Facebook is enlisting TikTok personalities like Khaby Lame to promote its metaverse after Reels couldn't create its own stars
- Facebook announced on Thursday that it was rebranding as "Meta."
- It enlisted TikTok stars like Khaby Lame to promote its rebrand.
Facebook announced Thursday that it was changing its name to Meta as part of an effort to rebrand the company. As a part of the change, it enlisted stars with millions of followers on TikTok, rather than creators best-known for their work on Meta's platforms such as Instagram, to hype up CEO Mark Zuckerburg's announcement.
The move speaks to a dearth of easily recognizable personalities known for their work on its own platforms and the company's apparent inability to recreate TikTok's success with Gen Z.
The company launched Reels, a TikTok clone for Instagram, in August 2020. At the time, The New York Times called it a "dud." While some creators have said the feature helped them grow on the platform, Instagram still hasn't captured one of TikTok's biggest selling points: the viral success that has singlehandedly built massive careers. Adam Mosseri, the head of Instagram, said in May that he was aware that the platform was better at "creating value" for "established" creators, but that it was shifting its focus towards emerging creators going forward.
Zuckerberg has been heralding the company's pivot into the "metaverse," a virtual universe in which people could use VR technology to interact with one another, for several months. The name change to "Meta" is meant to better encapsulate that mission. It also comes in the wake of the company's most recent PR scandal, spurred by whistleblower Frances Haugen leaking documents purporting to show that Facebook knew it was harming people, specifically teens, to the Wall Street Journal.

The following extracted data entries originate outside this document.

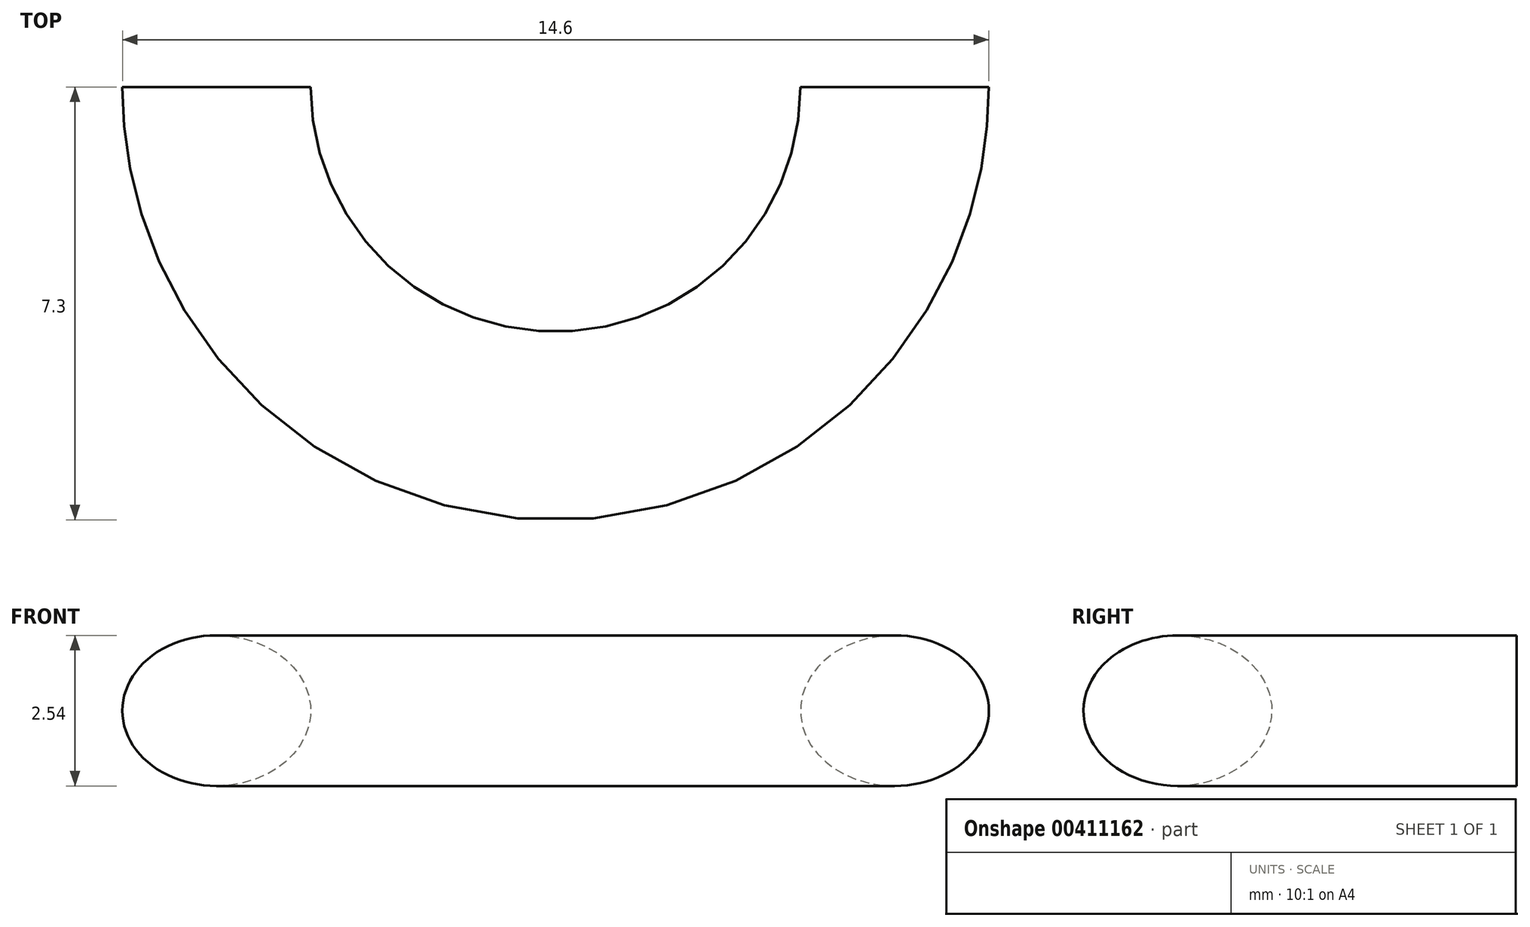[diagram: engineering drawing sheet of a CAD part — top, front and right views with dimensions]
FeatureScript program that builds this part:
annotation { "Feature Type Name" : "Feature", "Feature Type Description" : "" }
export const myFeature = defineFeature(function(context is Context, id is Id, definition is map)
    precondition{}
    {
        {
            var Q0;
            Q0=qCreatedBy(makeId("Front.planeOp"),FACE);
            var sketch = newSketch(context, id + "F0", { "sketchPlane" : qUnion([Q0])});
            skEllipse(sketch, "E0", {"center": v(5.72, 0) * mm, "majorRadius": 1.59 * mm, "minorRadius": 1.27 * mm, "majorAxis": v(1, 0)});
            skLineSegment(sketch, "E1", {"start": v(5.72, 0) * mm, "end": v(0, 0) * mm});
            skSolve(sketch);
        }
        {
            var Q0;
            Q0=qCreatedBy(makeId("Right.planeOp"),FACE);
            var sketch = newSketch(context, id + "F1", { "sketchPlane" : qUnion([Q0])});
            skLineSegment(sketch, "E2", {"start": v(0, 0) * mm, "end": v(-6.35, 0) * mm});
            skSolve(sketch);
        }
        {
            var Q0;
            Q0=qCreatedBy(makeId("Front.planeOp"),FACE);
            var sketch = newSketch(context, id + "F2", { "sketchPlane" : qUnion([Q0])});
            skLineSegment(sketch, "E3", {"start": v(0, -2.86) * mm, "end": v(0, 2.86) * mm});
            skSolve(sketch);
        }
        {
            var Q0;
            Q0=makeQuery(id+"F0.imprint","IMPRINT",FACE,{"disambiguationData":[TD([[makeQuery(id+"F0.imprint","IMPRINT",EDGE,{"derivedFrom":sQuery(id+"F0.wireOp",EDGE,"E0")}),1.0]])]});
            var Q1;
            Q1=sQuery(id+"F2.wireOp",EDGE,"E3");
            revolve(context, id + "F3", {"entities" : qUnion([Q0]), "axis" : qUnion([Q1]), "revolveType" : RevolveType.ONE_DIRECTION, "oppositeDirection" : true, "angle" : 180 * degree});
        }
    });
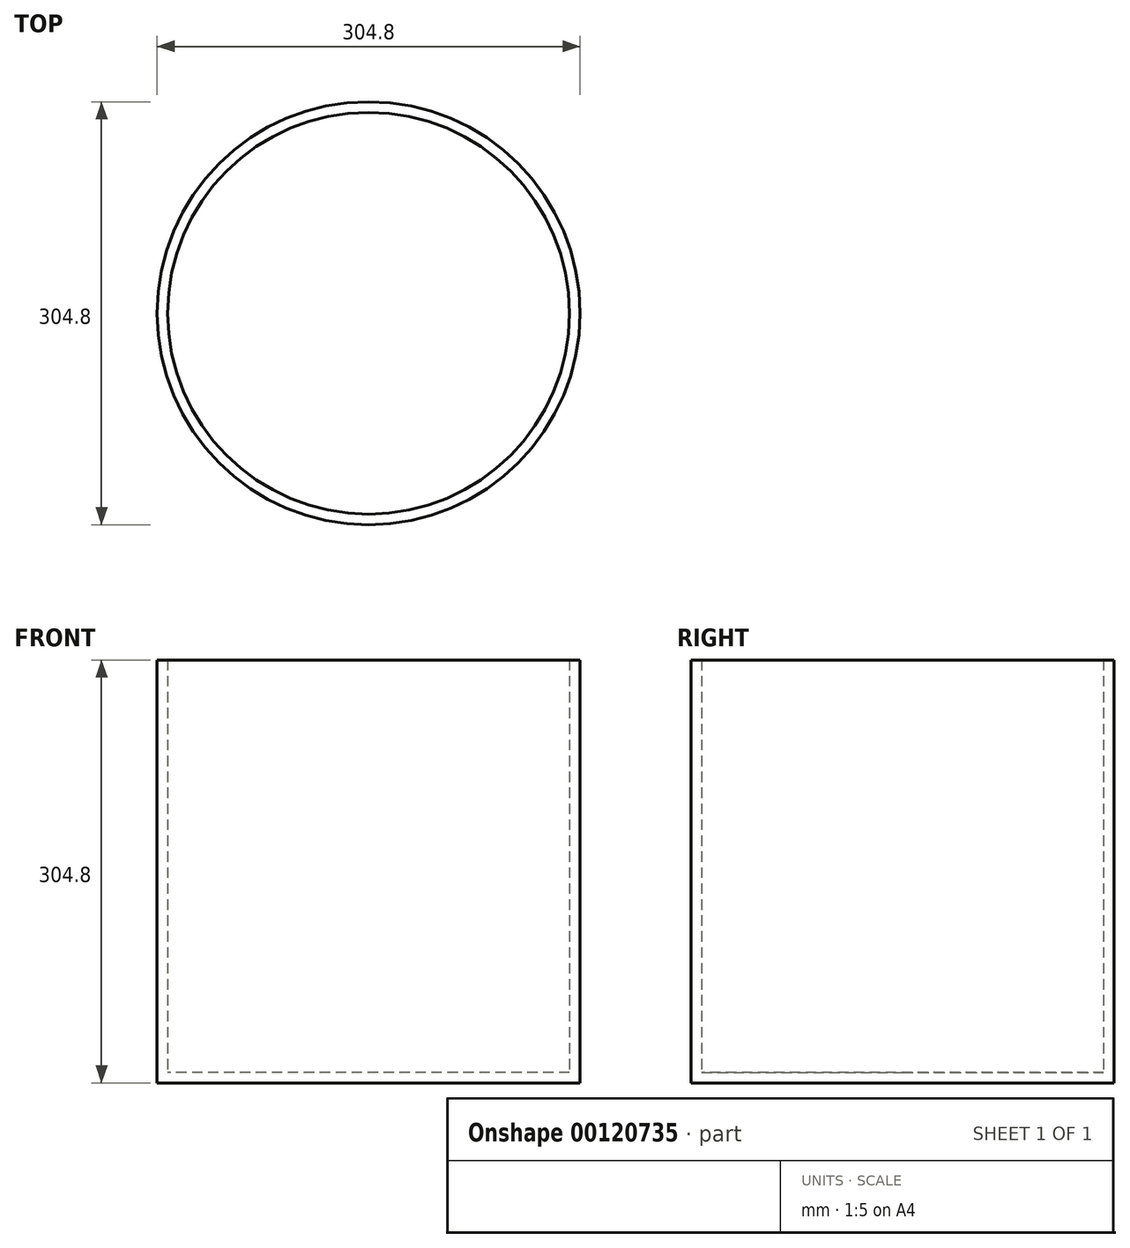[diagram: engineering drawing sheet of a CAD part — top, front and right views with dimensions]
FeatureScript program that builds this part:
annotation { "Feature Type Name" : "Feature", "Feature Type Description" : "" }
export const myFeature = defineFeature(function(context is Context, id is Id, definition is map)
    precondition{}
    {
        {
            var Q0;
            Q0=qCreatedBy(makeId("Top.planeOp"),FACE);
            var sketch = newSketch(context, id + "F0", { "sketchPlane" : qUnion([Q0])});
            skCircle(sketch, "E0", {"center": v(0, 0) * mm, "radius": 152.4 * mm});
            skSolve(sketch);
        }
        {
            var Q0;
            Q0=makeQuery(id+"F0.imprint","IMPRINT",FACE,{"disambiguationData":[TD([[makeQuery(id+"F0.imprint","IMPRINT",EDGE,{"derivedFrom":sQuery(id+"F0.wireOp",EDGE,"E0")}),1.0]])]});
            extrude(context, id + "F1", {"entities" : qUnion([Q0]), "endBound" : BoundingType.SYMMETRIC, "depth" : 304.8 * mm});
        }
        {
            var Q0;
            Q0=makeQuery(id+"F1.opExtrude","CAP_FACE",FACE,{"disambiguationData":[OSD([sQuery(id+"F0.wireOp",EDGE,"E0")])],"isStart":false});
            shell(context, id + "F2", {"entities" : qUnion([Q0]), "thickness" : 7.62 * mm});
        }
    });
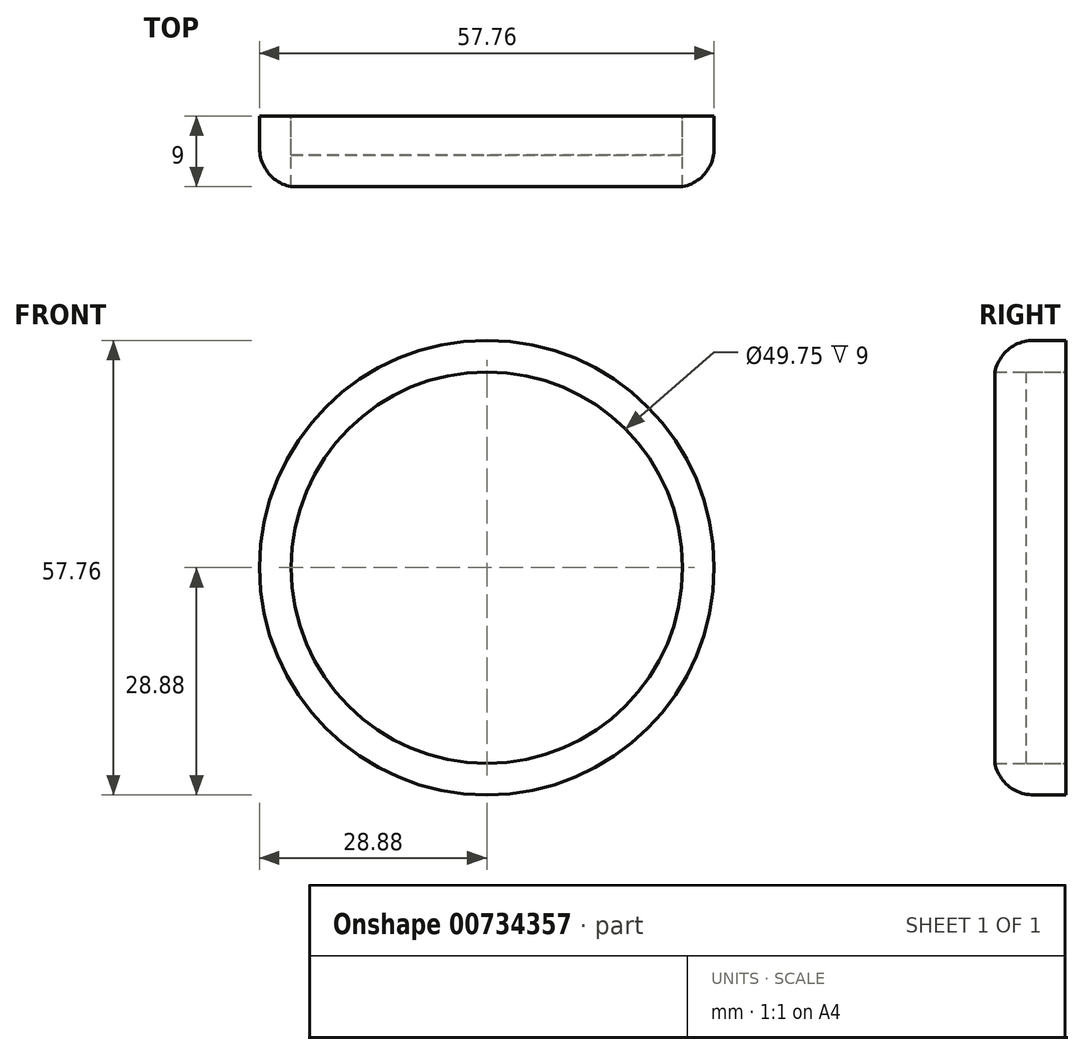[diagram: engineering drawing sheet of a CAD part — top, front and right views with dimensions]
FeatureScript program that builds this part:
annotation { "Feature Type Name" : "Feature", "Feature Type Description" : "" }
export const myFeature = defineFeature(function(context is Context, id is Id, definition is map)
    precondition{}
    {
        {
            var Q0;
            Q0=qCreatedBy(makeId("Front.planeOp"),FACE);
            var sketch = newSketch(context, id + "F0", { "sketchPlane" : qUnion([Q0])});
            skCircle(sketch, "E0", {"center": v(0, 0) * mm, "radius": 24.88 * mm});
            skCircle(sketch, "E1", {"center": v(0, 0) * mm, "radius": 28.88 * mm});
            skSolve(sketch);
        }
        {
            var Q0;
            Q0=makeQuery(id+"F0.imprint","IMPRINT",FACE,{"disambiguationData":[TD([[makeQuery(id+"F0.imprint","IMPRINT",EDGE,{"derivedFrom":sQuery(id+"F0.wireOp",EDGE,"E0")}),1.0]])]});
            var Q1;
            Q1=sQuery(id+"F0.wireOp",EDGE,"E0");
            extrude(context, id + "F1", {"entities" : qUnion([Q0]), "surfaceEntities" : qUnion([Q1]), "depth" : 5 * mm, "offsetDistance" : 25 * mm});
        }
        {
            var Q0;
            Q0=makeQuery(id+"F0.imprint","IMPRINT",FACE,{"disambiguationData":[TD([[makeQuery(id+"F0.imprint","IMPRINT",EDGE,{"derivedFrom":sQuery(id+"F0.wireOp",EDGE,"E0")}),-1.0]])]});
            extrude(context, id + "F2", {"entities" : qUnion([Q0]), "depth" : 9 * mm, "offsetDistance" : 25 * mm});
        }
        {
            var Q0;
            Q0=makeQuery(id+"F2.opExtrude","CAP_EDGE",EDGE,{"disambiguationData":[OSD([sQuery(id+"F0.wireOp",EDGE,"E1")])],"isStart":false});
            fillet(context, id + "F3", {"entities" : qUnion([Q0]), "radius" : 5 * mm, "tangentPropagation" : true, "allowEdgeOverflow" : false});
        }
    });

The company rolled out Meta-sponsored content from three TikTokers on its primary Twitter account, @Meta, on Thursday, Friday, and Saturday: Emily Zugay (@emilyzugay), Oneya Johnson (@angryreactions), and Khabane "Khaby" Lame (@khaby.lame), respectively. They show Lame, Johnson, and Zugay zipping around the metaverse, reacting to Zuckerberg's announcement, and turning Meta's logo into a meme.
While each creator has a sizable presence on Instagram, which is owned by Meta, they built their followings and reputations on TikTok. Zugay built a following of 1.8 million on the platform by redesigning company logos. Johnson's audience of 24 million loves to watch him react to, and hype up, content on his account @angryreactions, a style that he applied to his Meta-sponsored video.
Lame is the highest-profile star involved in the campaign. With 118.2 million followers on TikTok, he's TikTok's second-most followed star and may eventually outpace Charli D'Amelio, who currently occupies the number one spot with 127.8 million followers.
Meta's partnership with young, popular influencers isn't particularly shocking. Zuckerberg said in a Q3 earnings call on October 25 that the company is working towards making "serving young adults the North Star, rather than optimizing for the larger number of older people" on Facebook. Per Zuckerberg, that means courting users who fall in the 18 to 29 age bracket.
A Meta spokesperson said the company partners with creators and makes content for various social media platforms in order to promote its brand, including TikTok.
As journalist Ryan Broderick noted in his newsletter Garbage Day, seeing creators who blew up on a competitor's platform through native features like TikTok's "duet" function promote Facebook's rebrand is deeply ironic. It also highlights that these major influencers - particularly ones with young audiences in the demographics the company is trying to reach - don't really exist in the same way on Meta's own platforms.
While the company tries to shift its brand and court younger audiences for platforms like Facebook, it seems likely that Meta will continue to partner with online stars who primarily make content for other platforms. Still, bringing in a face like Lame's also serves to remind audiences of where he came from - and what Meta still doesn't have.